**Source document:**
== Segment start ==

MEMPHIS -- What Hollywood is calling "the Judith Miller movie" is now filming on location here, but prepare yourselves: Some changes are being made to the story inspired by the outing of a CIA agent.

For starters, in the movie Judith Miller is no longer Judith Miller of the New York Times, but Rachel Armstrong of the Washington Capital Sun. And while the real Judith Miller may be remembered as a stylish, slightly scary reporter of 59, headed off to jail in a quilted black jacket and tortoise-frame sunglasses, in the movie she is a sizzling Kate Beckinsale, 34, dressed in a, shall we say, form-fitting skirt.

Trust us, if this Rachel Armstrong had asked I. Lewis "Scooter" Libby how to spell Valerie Plame's name, he would have taken pen in hand. (Miller famously wrote in her notebook "Valerie Flame.")

"People could say Kate is too good-looking to be a reporter," admits Rod Lurie, the writer and director of the independently financed film.

== Segment end ==

**Input data:**
== Segment start ==

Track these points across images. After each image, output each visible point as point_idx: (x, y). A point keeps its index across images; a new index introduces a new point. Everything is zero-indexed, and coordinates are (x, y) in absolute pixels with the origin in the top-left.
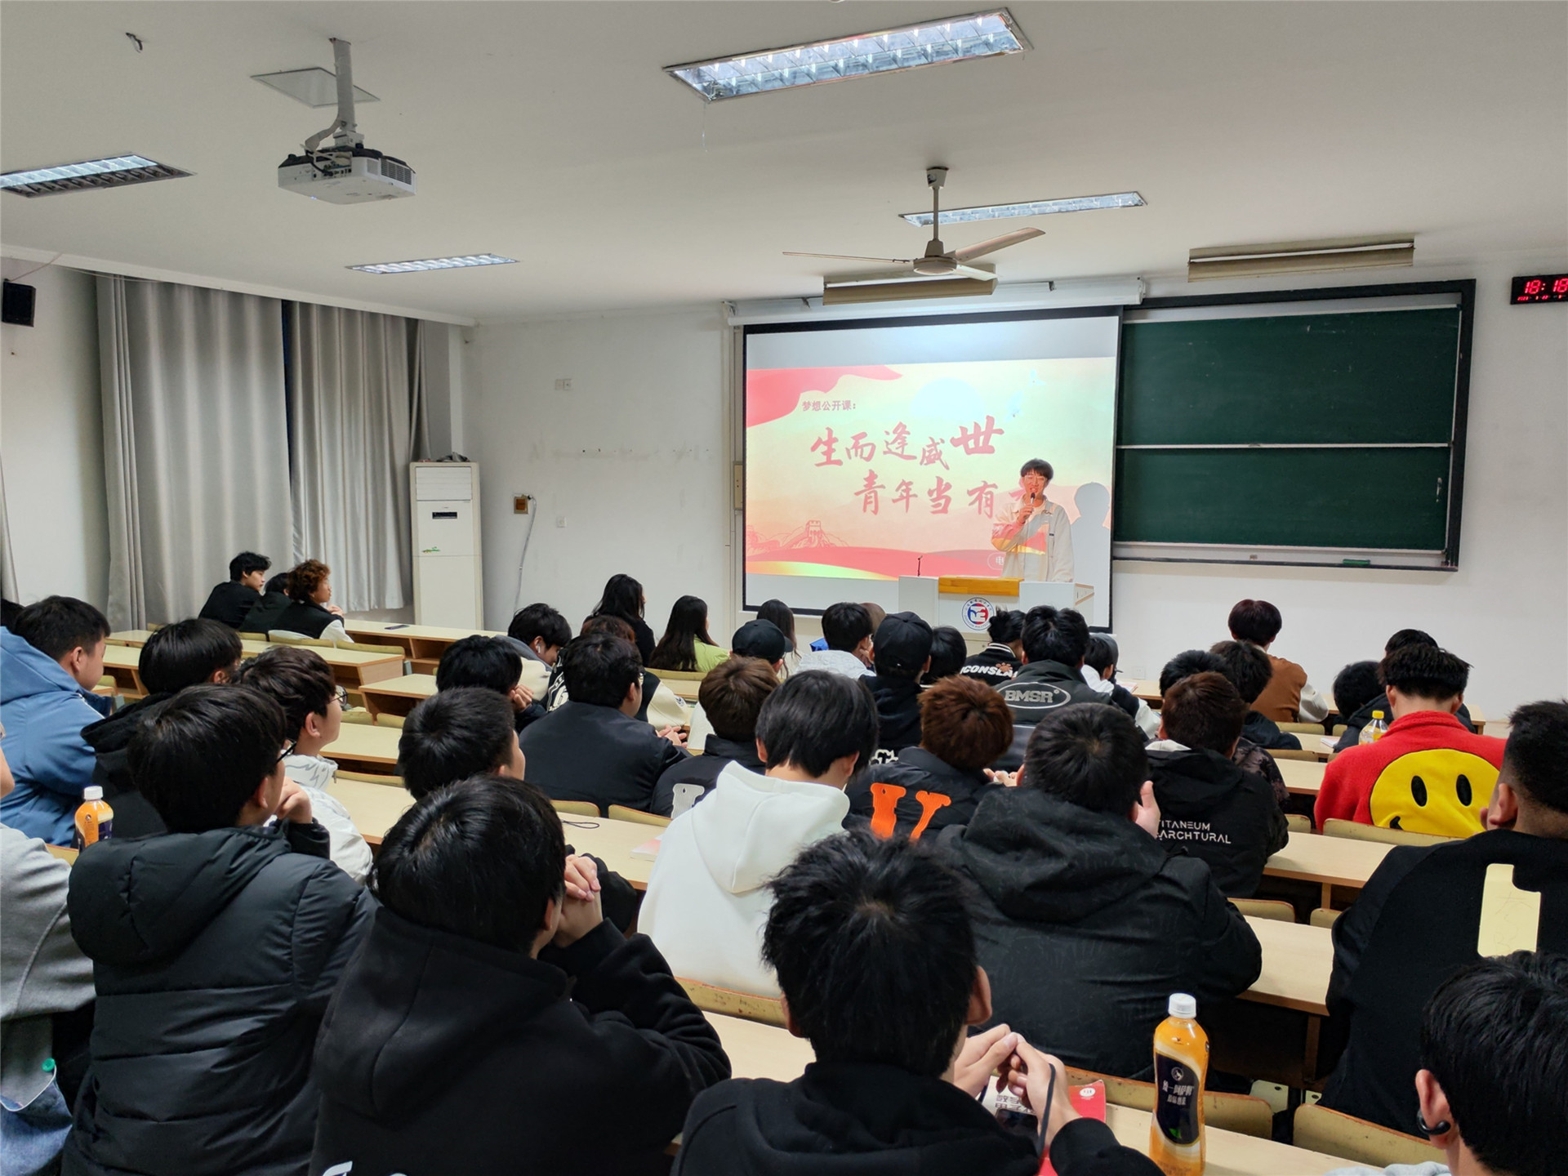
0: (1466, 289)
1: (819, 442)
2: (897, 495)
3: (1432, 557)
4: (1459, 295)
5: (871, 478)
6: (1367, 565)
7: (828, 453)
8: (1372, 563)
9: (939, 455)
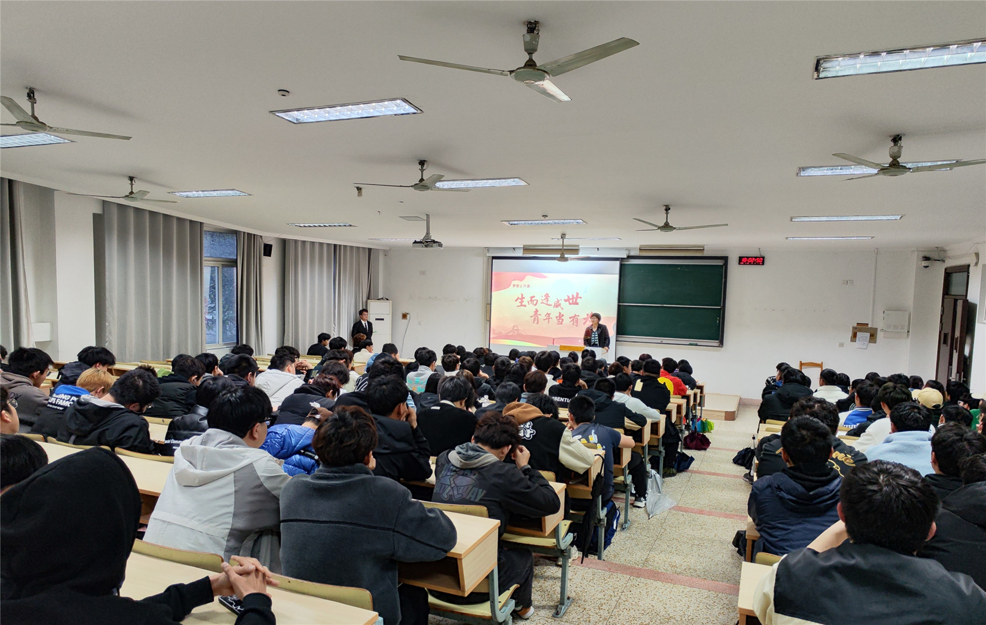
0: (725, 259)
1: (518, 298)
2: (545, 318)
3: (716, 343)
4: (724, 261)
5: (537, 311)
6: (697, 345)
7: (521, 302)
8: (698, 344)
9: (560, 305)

== Segment end ==
== Segment start ==

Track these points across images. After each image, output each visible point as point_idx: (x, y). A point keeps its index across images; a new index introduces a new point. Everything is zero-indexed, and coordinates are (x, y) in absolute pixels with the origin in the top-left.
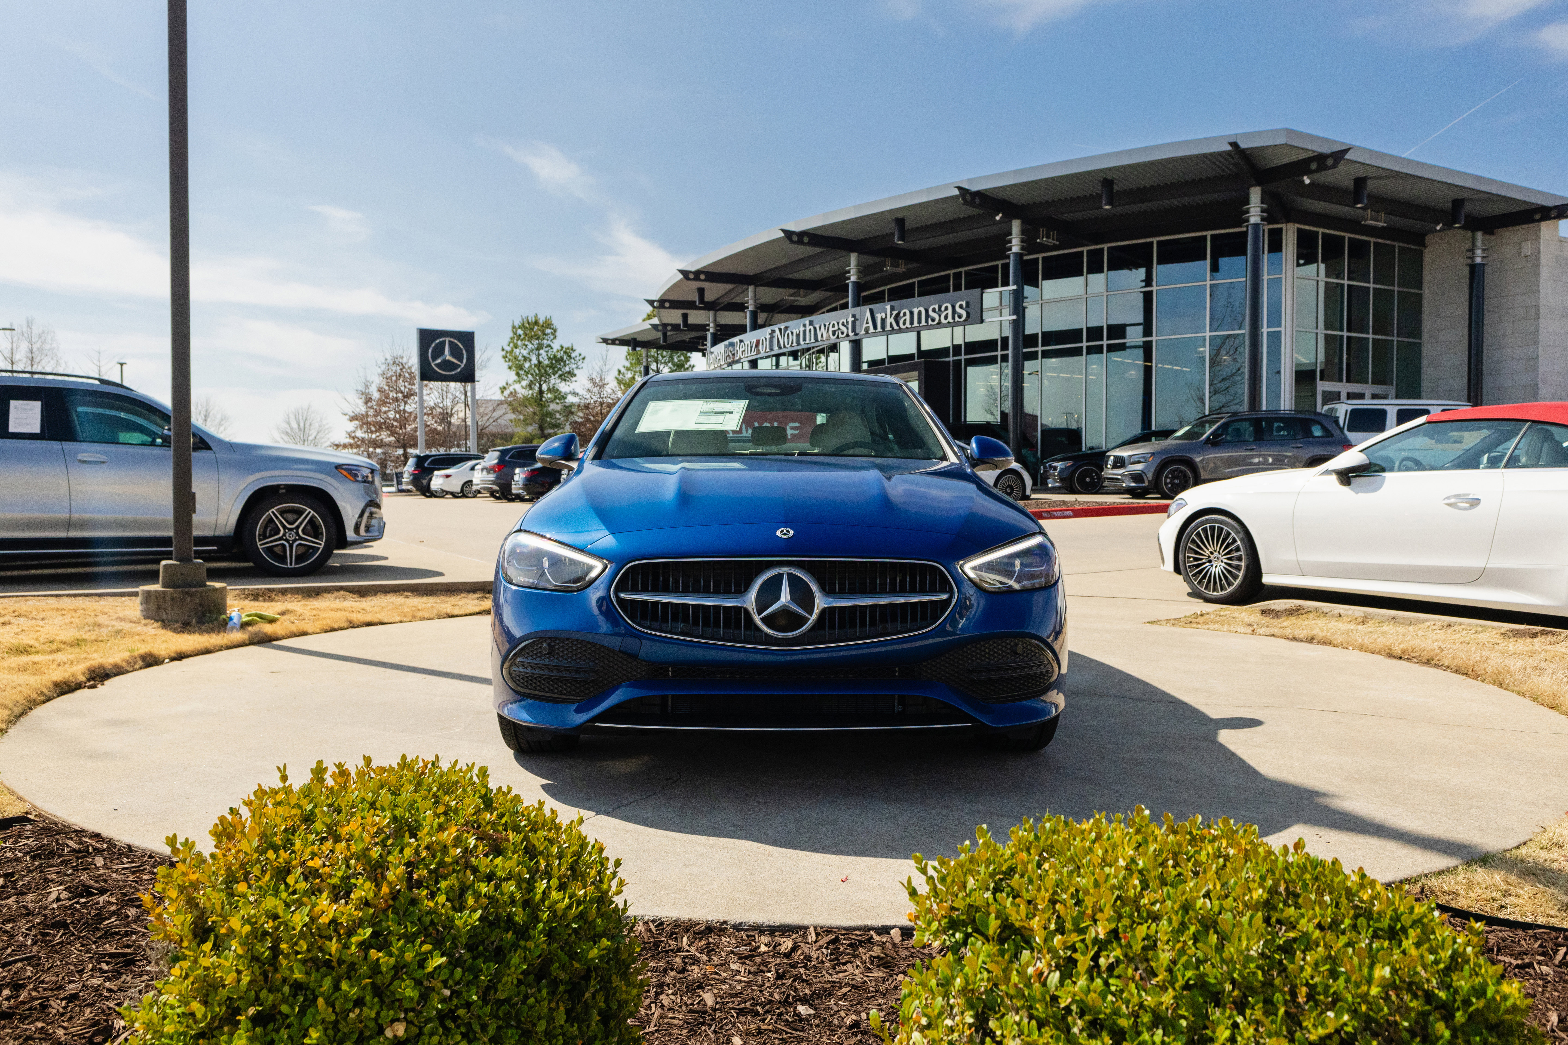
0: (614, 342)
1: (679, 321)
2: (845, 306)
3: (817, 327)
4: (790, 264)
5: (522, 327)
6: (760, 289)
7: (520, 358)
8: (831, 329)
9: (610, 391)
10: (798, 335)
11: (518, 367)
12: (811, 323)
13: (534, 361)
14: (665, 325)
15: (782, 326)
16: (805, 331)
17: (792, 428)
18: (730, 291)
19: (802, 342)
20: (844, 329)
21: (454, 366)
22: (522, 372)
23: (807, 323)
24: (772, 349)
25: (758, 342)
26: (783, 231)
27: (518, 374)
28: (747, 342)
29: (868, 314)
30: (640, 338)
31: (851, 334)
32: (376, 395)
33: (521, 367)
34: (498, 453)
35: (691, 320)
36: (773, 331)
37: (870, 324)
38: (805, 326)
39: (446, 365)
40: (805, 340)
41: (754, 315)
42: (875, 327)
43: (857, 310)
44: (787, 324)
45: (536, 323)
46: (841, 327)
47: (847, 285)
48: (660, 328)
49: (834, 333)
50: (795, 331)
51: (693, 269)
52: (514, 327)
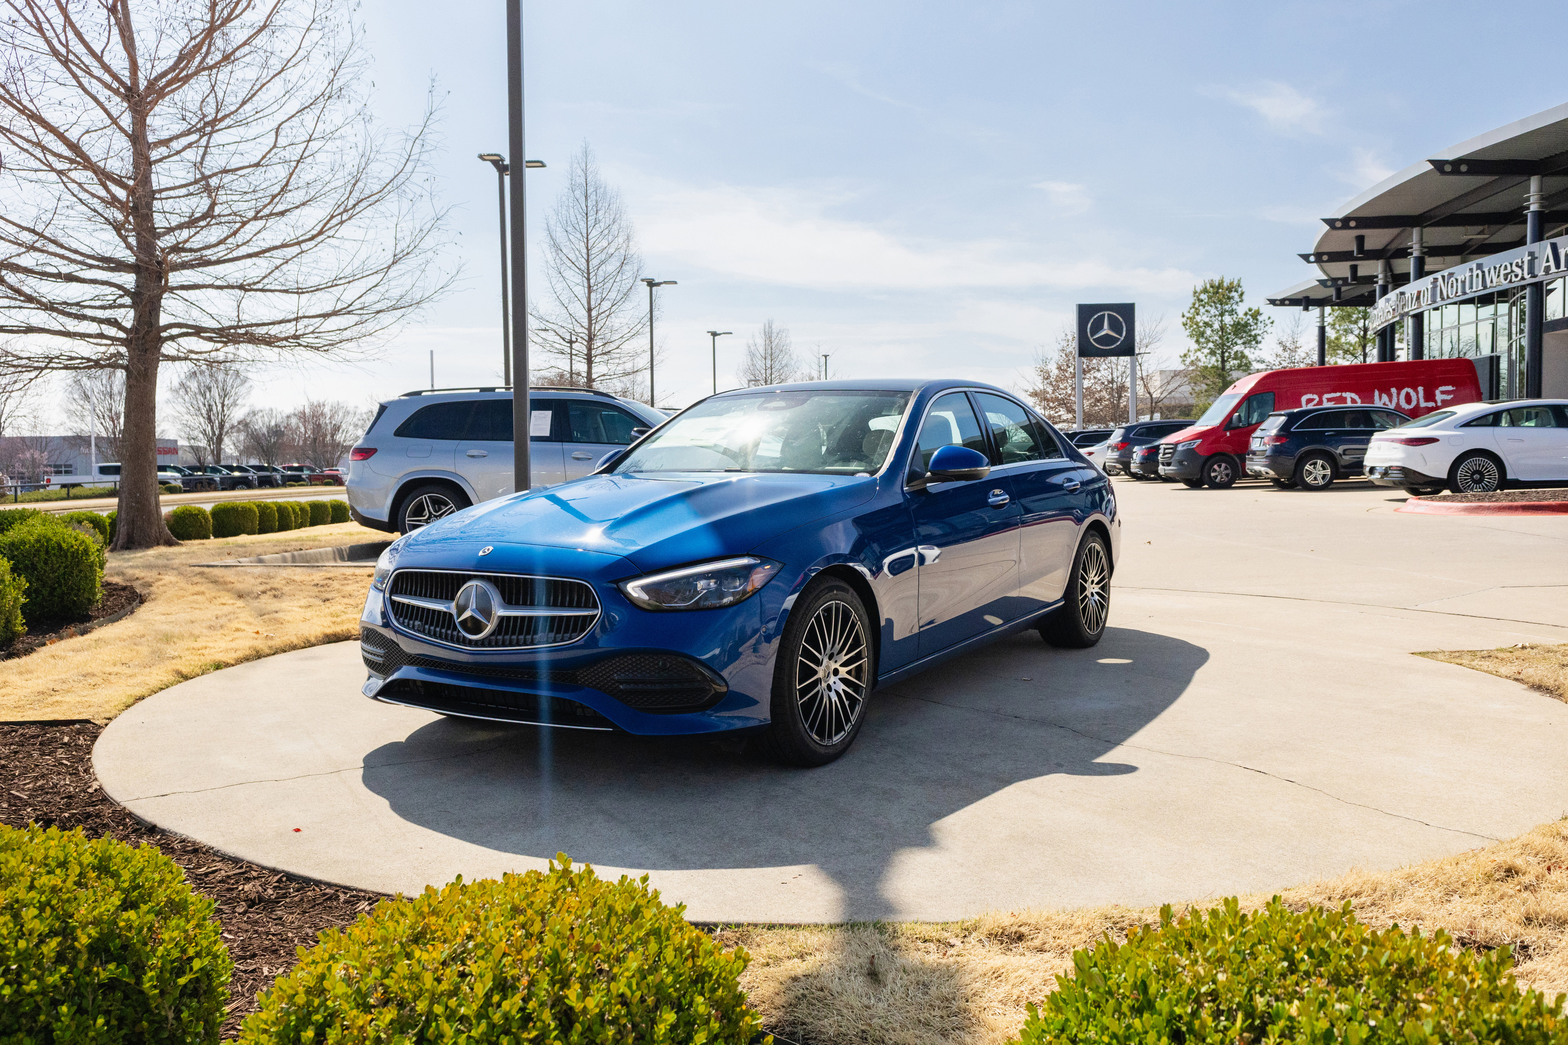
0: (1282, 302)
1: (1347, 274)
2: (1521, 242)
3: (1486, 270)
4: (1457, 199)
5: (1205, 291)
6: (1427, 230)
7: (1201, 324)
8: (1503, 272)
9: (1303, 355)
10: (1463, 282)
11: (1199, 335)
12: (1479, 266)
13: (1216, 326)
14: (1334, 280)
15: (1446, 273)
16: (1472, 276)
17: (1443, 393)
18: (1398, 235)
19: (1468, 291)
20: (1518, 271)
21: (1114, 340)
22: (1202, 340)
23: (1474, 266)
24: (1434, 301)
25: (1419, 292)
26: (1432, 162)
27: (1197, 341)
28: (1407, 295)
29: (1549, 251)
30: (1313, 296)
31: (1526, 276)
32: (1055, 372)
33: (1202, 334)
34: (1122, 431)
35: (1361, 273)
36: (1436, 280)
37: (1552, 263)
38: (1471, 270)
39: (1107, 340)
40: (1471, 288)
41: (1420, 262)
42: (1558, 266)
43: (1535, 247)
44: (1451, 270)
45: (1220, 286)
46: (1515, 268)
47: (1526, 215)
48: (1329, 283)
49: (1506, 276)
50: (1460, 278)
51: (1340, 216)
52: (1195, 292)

== Segment end ==
== Segment start ==

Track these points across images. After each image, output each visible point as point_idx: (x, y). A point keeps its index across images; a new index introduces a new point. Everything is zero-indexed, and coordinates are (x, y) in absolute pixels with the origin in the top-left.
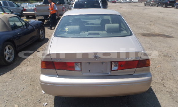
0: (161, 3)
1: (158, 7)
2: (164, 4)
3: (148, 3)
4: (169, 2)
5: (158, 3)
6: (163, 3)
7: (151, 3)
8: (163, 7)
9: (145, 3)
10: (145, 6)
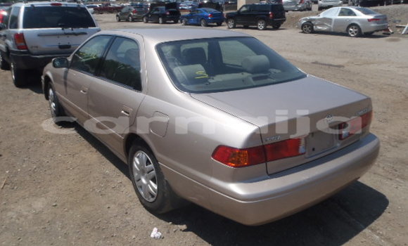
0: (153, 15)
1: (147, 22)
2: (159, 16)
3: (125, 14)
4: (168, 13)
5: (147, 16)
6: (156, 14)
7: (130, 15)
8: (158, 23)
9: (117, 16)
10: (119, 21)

== Segment end ==

**Instructions for the task:**
In the article on the Judith Miller movie, which newspaper employs the character Rachel Armstrong? The records that come after the article are unrelated to it.

**Exercise answer:**
The Washington Capital Sun.